Healthcare stakeholders push HHS to tweak ACA vaccine access rules

via Gabrielle Wanneh of Inside Health Policy:

A former Democratic Senate majority leader and former HHS secretary are calling on the Biden administration to correct a longstanding loophole in the Affordable Care Act (ACA) they say is preventing the law from permitting as much cost-free access to vaccines for patients as is intended, joining a bipartisan group of lawmakers and a coalition of health groups that have asked top HHS officials to make the change in recent months.

Tom Daschle, the co-founder of the Bipartisan Policy Center who served as the Democratic Senate majority leader from 2001 to 2003, and Kathleen Sebelius, who served as HHS secretary from 2009 to 2014, wrote an opinion piece published Thursday (June 6) by STAT News that highlights restrictions limiting coverage of some vaccines.
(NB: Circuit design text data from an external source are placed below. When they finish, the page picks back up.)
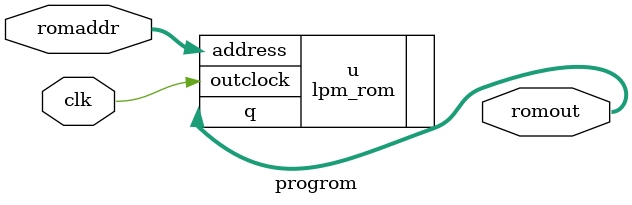
<source format=v>

module progrom(romaddr, clk, romout);
	input	[12:0]	romaddr;
	input			clk;
	output	[13:0]	romout;

	lpm_rom u (
		.address(romaddr),
		//	.inclock(clk),
		.outclock(clk),
		.q(romout)
	);

	defparam	u.LPM_WIDTH		= 14;
	defparam	u.LPM_WIDTHAD	= 13;		// decrease bus size if total memory amount is smaller
	defparam	u.LPM_FILE		= "progrom.mif";
	defparam	u.LPM_ADDRESS_CONTROL	= "UNREGISTERED";
	defparam	u.LPM_OUTDATA	= "REGISTERED";

endmodule

</source>
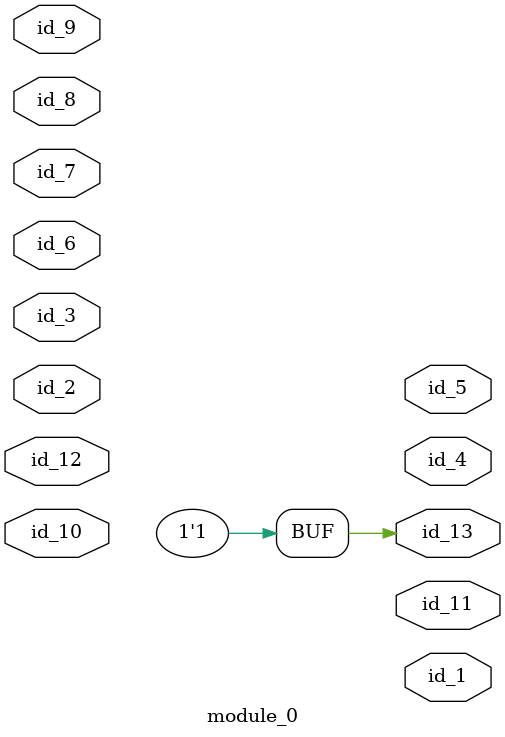
<source format=v>
module module_0 (
    id_1,
    id_2,
    id_3,
    id_4,
    id_5,
    id_6,
    id_7,
    id_8,
    id_9,
    id_10,
    id_11,
    id_12,
    id_13
);
  output id_13;
  inout id_12;
  output id_11;
  inout id_10;
  input id_9;
  input id_8;
  input id_7;
  inout id_6;
  output id_5;
  output id_4;
  inout id_3;
  inout id_2;
  output id_1;
  assign id_13 = 1 & 1;
endmodule
`define pp_13 0

</source>
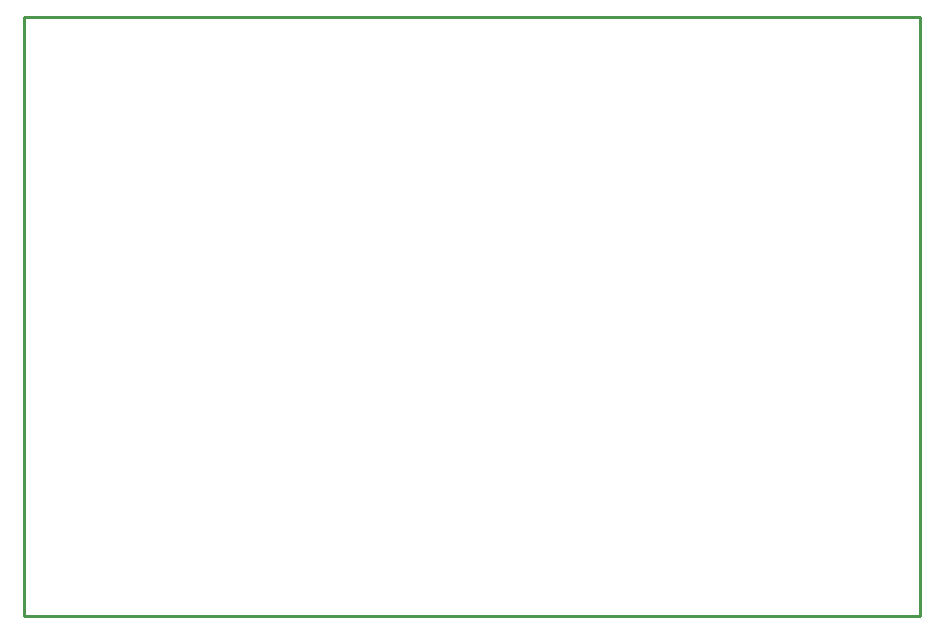
<source format=gbr>
G04 EAGLE Gerber X2 export*
%TF.Part,Single*%
%TF.FileFunction,Profile,NP*%
%TF.FilePolarity,Positive*%
%TF.GenerationSoftware,Autodesk,EAGLE,9.0.0*%
%TF.CreationDate,2018-04-25T07:48:58Z*%
G75*
%MOMM*%
%FSLAX34Y34*%
%LPD*%
%AMOC8*
5,1,8,0,0,1.08239X$1,22.5*%
G01*
%ADD10C,0.254000*%


D10*
X0Y0D02*
X758700Y0D01*
X758700Y507900D01*
X0Y507900D01*
X0Y0D01*
M02*

</source>
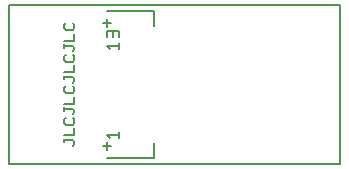
<source format=gto>
G04*
G04 #@! TF.GenerationSoftware,Altium Limited,Altium Designer,22.10.1 (41)*
G04*
G04 Layer_Color=65535*
%FSLAX25Y25*%
%MOIN*%
G70*
G04*
G04 #@! TF.SameCoordinates,35FDAC58-FA5E-4571-A4AC-5025684A0D72*
G04*
G04*
G04 #@! TF.FilePolarity,Positive*
G04*
G01*
G75*
%ADD10C,0.00787*%
%ADD11C,0.00500*%
%ADD12C,0.00600*%
D10*
X-97654Y-21850D02*
Y-19094D01*
X-99032Y-20472D02*
X-96276D01*
X-99032Y20472D02*
X-96276D01*
X-97654Y19094D02*
Y21850D01*
X-81906Y-24409D02*
X-81906Y-19488D01*
X-97654Y-24409D02*
X-81906D01*
X-97654Y24409D02*
X-81906D01*
X-81906Y19488D01*
X-97654Y17717D02*
X-93717D01*
Y15748D02*
Y17717D01*
X-95685Y15748D02*
Y17717D01*
X-97654Y15748D02*
Y17717D01*
Y12795D02*
X-93717D01*
X-97654D02*
X-96669Y11811D01*
X-93717D02*
Y13780D01*
X-97654Y-16732D02*
X-93717D01*
X-97654D02*
X-96669Y-17717D01*
X-93717D02*
Y-15748D01*
D11*
X-20058Y-26600D02*
Y26600D01*
X-130358Y-26600D02*
Y26600D01*
Y-26600D02*
X-20058D01*
X-130358Y26600D02*
X-20058D01*
D12*
X-112099Y-18078D02*
Y-19244D01*
Y-18661D01*
X-109183D01*
X-108600Y-19244D01*
Y-19827D01*
X-109183Y-20410D01*
X-112099Y-16911D02*
X-108600D01*
Y-14579D01*
X-111516Y-11080D02*
X-112099Y-11663D01*
Y-12829D01*
X-111516Y-13412D01*
X-109183D01*
X-108600Y-12829D01*
Y-11663D01*
X-109183Y-11080D01*
X-112099Y-7581D02*
Y-8747D01*
Y-8164D01*
X-109183D01*
X-108600Y-8747D01*
Y-9330D01*
X-109183Y-9913D01*
X-112099Y-6415D02*
X-108600D01*
Y-4082D01*
X-111516Y-583D02*
X-112099Y-1166D01*
Y-2333D01*
X-111516Y-2916D01*
X-109183D01*
X-108600Y-2333D01*
Y-1166D01*
X-109183Y-583D01*
X-112099Y2916D02*
Y1749D01*
Y2333D01*
X-109183D01*
X-108600Y1749D01*
Y1166D01*
X-109183Y583D01*
X-112099Y4082D02*
X-108600D01*
Y6415D01*
X-111516Y9913D02*
X-112099Y9330D01*
Y8164D01*
X-111516Y7581D01*
X-109183D01*
X-108600Y8164D01*
Y9330D01*
X-109183Y9913D01*
X-112099Y13412D02*
Y12246D01*
Y12829D01*
X-109183D01*
X-108600Y12246D01*
Y11663D01*
X-109183Y11080D01*
X-112099Y14579D02*
X-108600D01*
Y16911D01*
X-111516Y20410D02*
X-112099Y19827D01*
Y18661D01*
X-111516Y18078D01*
X-109183D01*
X-108600Y18661D01*
Y19827D01*
X-109183Y20410D01*
M02*

</source>
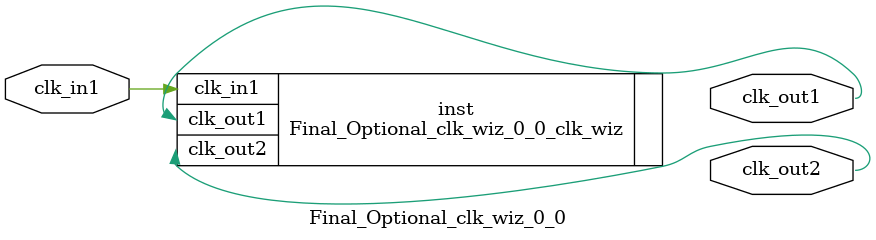
<source format=v>


`timescale 1ps/1ps

(* CORE_GENERATION_INFO = "Final_Optional_clk_wiz_0_0,clk_wiz_v5_4_1_0,{component_name=Final_Optional_clk_wiz_0_0,use_phase_alignment=true,use_min_o_jitter=false,use_max_i_jitter=false,use_dyn_phase_shift=false,use_inclk_switchover=false,use_dyn_reconfig=false,enable_axi=0,feedback_source=FDBK_AUTO,PRIMITIVE=MMCM,num_out_clk=2,clkin1_period=8.000,clkin2_period=10.000,use_power_down=false,use_reset=false,use_locked=false,use_inclk_stopped=false,feedback_type=SINGLE,CLOCK_MGR_TYPE=NA,manual_override=false}" *)

module Final_Optional_clk_wiz_0_0 
 (
  // Clock out ports
  output        clk_out1,
  output        clk_out2,
 // Clock in ports
  input         clk_in1
 );

  Final_Optional_clk_wiz_0_0_clk_wiz inst
  (
  // Clock out ports  
  .clk_out1(clk_out1),
  .clk_out2(clk_out2),
 // Clock in ports
  .clk_in1(clk_in1)
  );

endmodule

</source>
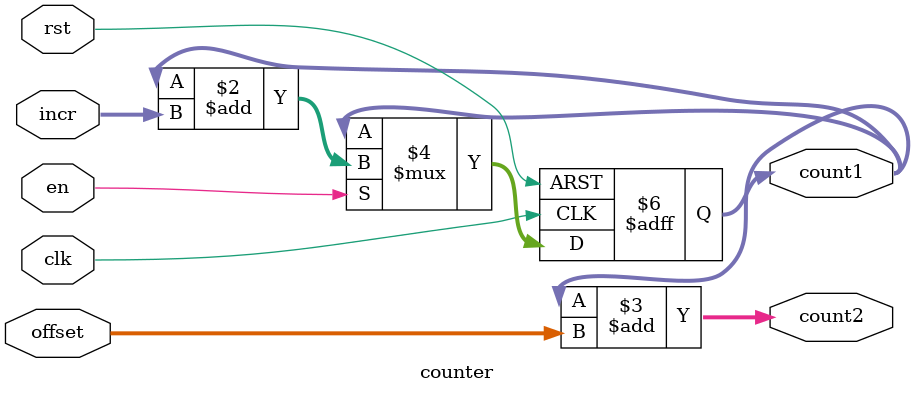
<source format=sv>
module counter #( //module name must be same as file name
    parameter WIDTH = 8
)(
    // interface signals
    input logic clk, //clock
    input logic rst, //reset
    input logic en, //counter enable,
    input logic [WIDTH-1:0] incr, //increment value
    input logic [WIDTH-1:0] offset, //offset
    output logic [WIDTH-1:0] count1, //count output
    output logic [WIDTH-1:0] count2 //count output + offset
);

always_ff @ (posedge clk, posedge rst)

    if (rst) count1 <= {WIDTH{1'b0}};
    else if (en) count1 <= count1 + incr;

    assign count2 = count1 + offset;

endmodule

</source>
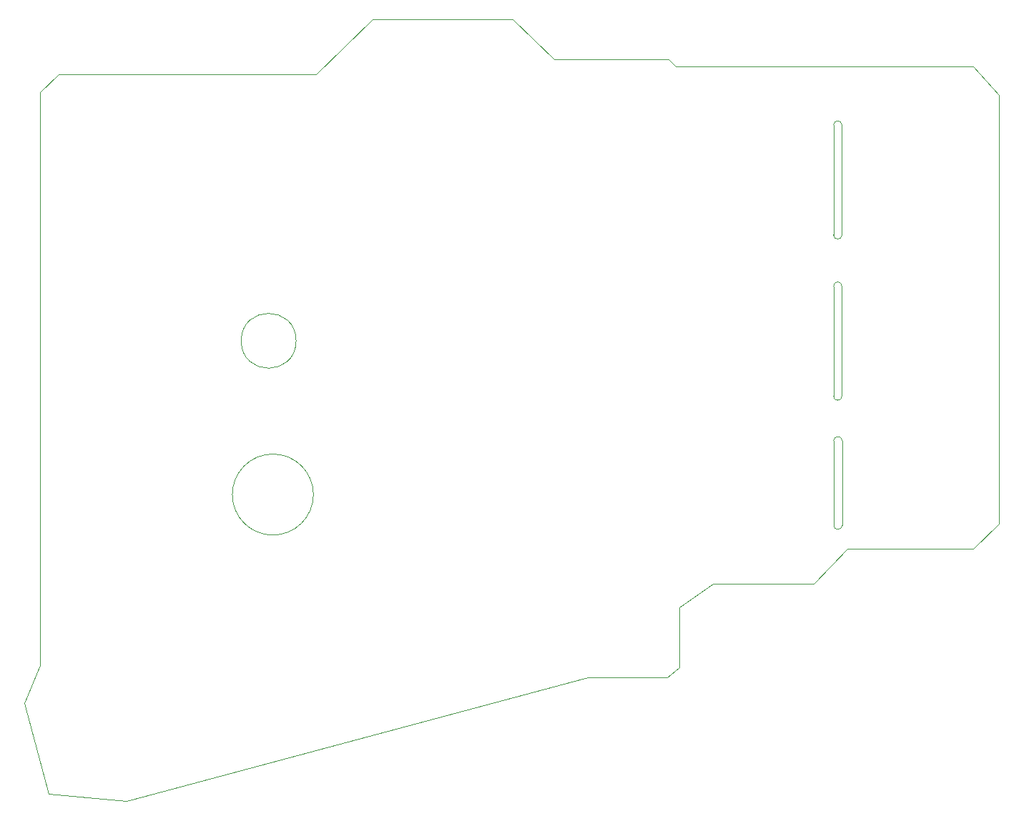
<source format=gbr>
G04 #@! TF.GenerationSoftware,KiCad,Pcbnew,(5.1.4)-1*
G04 #@! TF.CreationDate,2023-06-17T18:30:51-04:00*
G04 #@! TF.ProjectId,ThumbsUp,5468756d-6273-4557-902e-6b696361645f,rev?*
G04 #@! TF.SameCoordinates,Original*
G04 #@! TF.FileFunction,Profile,NP*
%FSLAX46Y46*%
G04 Gerber Fmt 4.6, Leading zero omitted, Abs format (unit mm)*
G04 Created by KiCad (PCBNEW (5.1.4)-1) date 2023-06-17 18:30:51*
%MOMM*%
%LPD*%
G04 APERTURE LIST*
%ADD10C,0.050000*%
G04 APERTURE END LIST*
D10*
X184212025Y-516160322D02*
X153712026Y-516160322D01*
X152582510Y-601446632D02*
X149704378Y-590684833D01*
X152582510Y-601446632D02*
X161803913Y-602309185D01*
X151502490Y-586234349D02*
X149704378Y-590684833D01*
X247312025Y-572410323D02*
X247112025Y-572410322D01*
X265112025Y-569410323D02*
X262012024Y-572410322D01*
X151521905Y-518306391D02*
X153712026Y-516160322D01*
X246500000Y-559600000D02*
X246500000Y-569600000D01*
X227212025Y-579310322D02*
X231212025Y-576560322D01*
X228612025Y-515260322D02*
X226812025Y-515260322D01*
X227212025Y-586410323D02*
X227212025Y-579310322D01*
X245480000Y-522180000D02*
G75*
G02X246480000Y-522180000I500000J0D01*
G01*
X262012025Y-515260323D02*
X228612025Y-515260322D01*
X216612025Y-587610322D02*
X216412025Y-587610323D01*
X245480000Y-522180000D02*
X245480000Y-535200000D01*
X245480000Y-541280000D02*
X245480000Y-554300000D01*
X216412025Y-587610323D02*
X161803913Y-602309185D01*
X183900000Y-565970000D02*
G75*
G03X183900000Y-565970000I-4800000J0D01*
G01*
X243162025Y-576560322D02*
X231212025Y-576560322D01*
X225962025Y-514410322D02*
X226812025Y-515260322D01*
X249112025Y-572410323D02*
X262012024Y-572410322D01*
X246480000Y-535200000D02*
G75*
G02X245480000Y-535200000I-500000J0D01*
G01*
X246480000Y-541280000D02*
X246480000Y-554300000D01*
X245500000Y-559600000D02*
X245500000Y-569600000D01*
X265112025Y-518660322D02*
X265112025Y-569410323D01*
X245500000Y-559600000D02*
G75*
G02X246500000Y-559600000I500000J0D01*
G01*
X181850000Y-547750000D02*
G75*
G03X181850000Y-547750000I-3250000J0D01*
G01*
X190912025Y-509660322D02*
X184212025Y-516160322D01*
X262012025Y-515260323D02*
X265112025Y-518660322D01*
X246480000Y-522180000D02*
X246480000Y-535200000D01*
X247312025Y-572410323D02*
X249112025Y-572410323D01*
X246500000Y-569600000D02*
G75*
G02X245500000Y-569600000I-500000J0D01*
G01*
X246480000Y-554300000D02*
G75*
G02X245480000Y-554300000I-500000J0D01*
G01*
X151502490Y-586234349D02*
X151521905Y-518306391D01*
X190912025Y-509660322D02*
X207462025Y-509660322D01*
X216612025Y-587610322D02*
X225812025Y-587610323D01*
X243162025Y-576560322D02*
X247112025Y-572410322D01*
X227212025Y-586410323D02*
X225812025Y-587610323D01*
X212412025Y-514410323D02*
X225962025Y-514410322D01*
X212412025Y-514410323D02*
X207462025Y-509660322D01*
X245480000Y-541280000D02*
G75*
G02X246480000Y-541280000I500000J0D01*
G01*
M02*

</source>
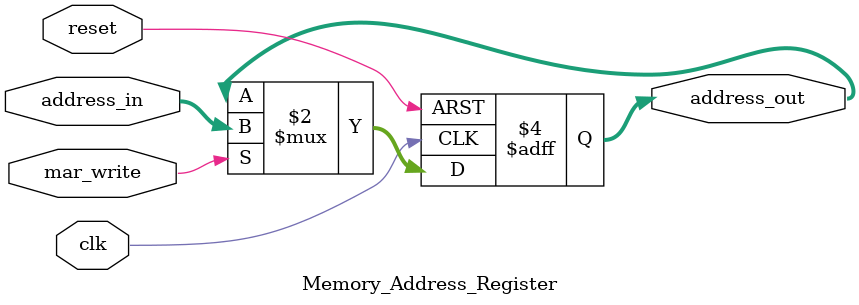
<source format=v>
module Memory_Address_Register (
    input wire clk,
    input wire reset,
    input wire mar_write,
    input wire [31:0] address_in,
    output reg [31:0] address_out
);

    // Synchronous update of memory address register
    always @(posedge clk or posedge reset) begin
        if (reset) begin
            address_out <= 32'h0; // Reset to 0
        end else if (mar_write) begin
            address_out <= address_in; // Update when mar_write is enabled
        end
    end

endmodule

</source>
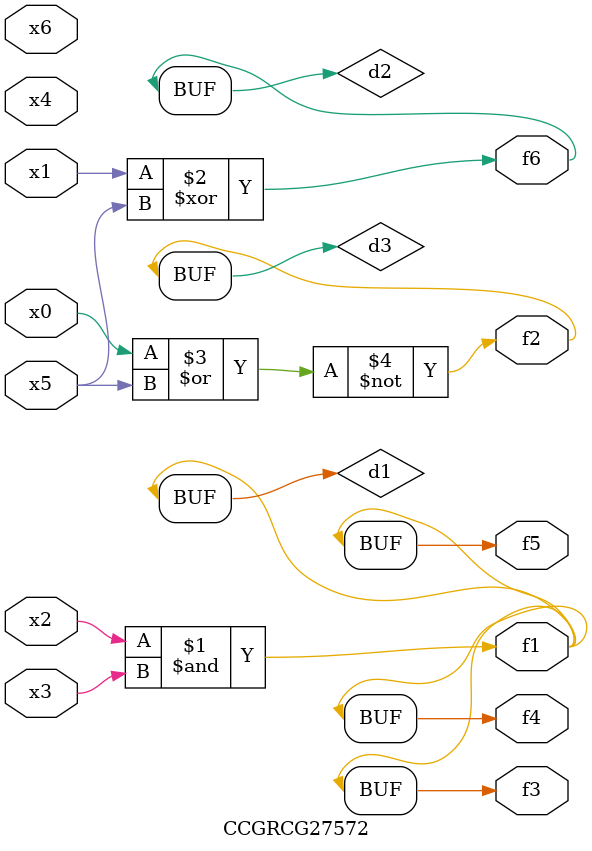
<source format=v>
module CCGRCG27572(
	input x0, x1, x2, x3, x4, x5, x6,
	output f1, f2, f3, f4, f5, f6
);

	wire d1, d2, d3;

	and (d1, x2, x3);
	xor (d2, x1, x5);
	nor (d3, x0, x5);
	assign f1 = d1;
	assign f2 = d3;
	assign f3 = d1;
	assign f4 = d1;
	assign f5 = d1;
	assign f6 = d2;
endmodule

</source>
Current ACA regulations limit required commercial coverage for vaccines to those that are administered routinely, which prevents the ACA cost-free access requirement for insurers from applying to vaccines that can be critical to some patients for occupational or travel reasons, or during an outbreak.

The loophole also means FDA-approved vaccines meant to prevent the spread of infectious diseases like COVID-19 or monkeypox have been subjected to time-intensive coverage workarounds by Congress or the federal government, the two authors add.

According to the article, this issue was resolved for Medicare enrollees via the Inflation Reduction Act, but that still leaves the tens of millions of Americans with commercial insurance (including ACA individual market enrollees) out of the loop.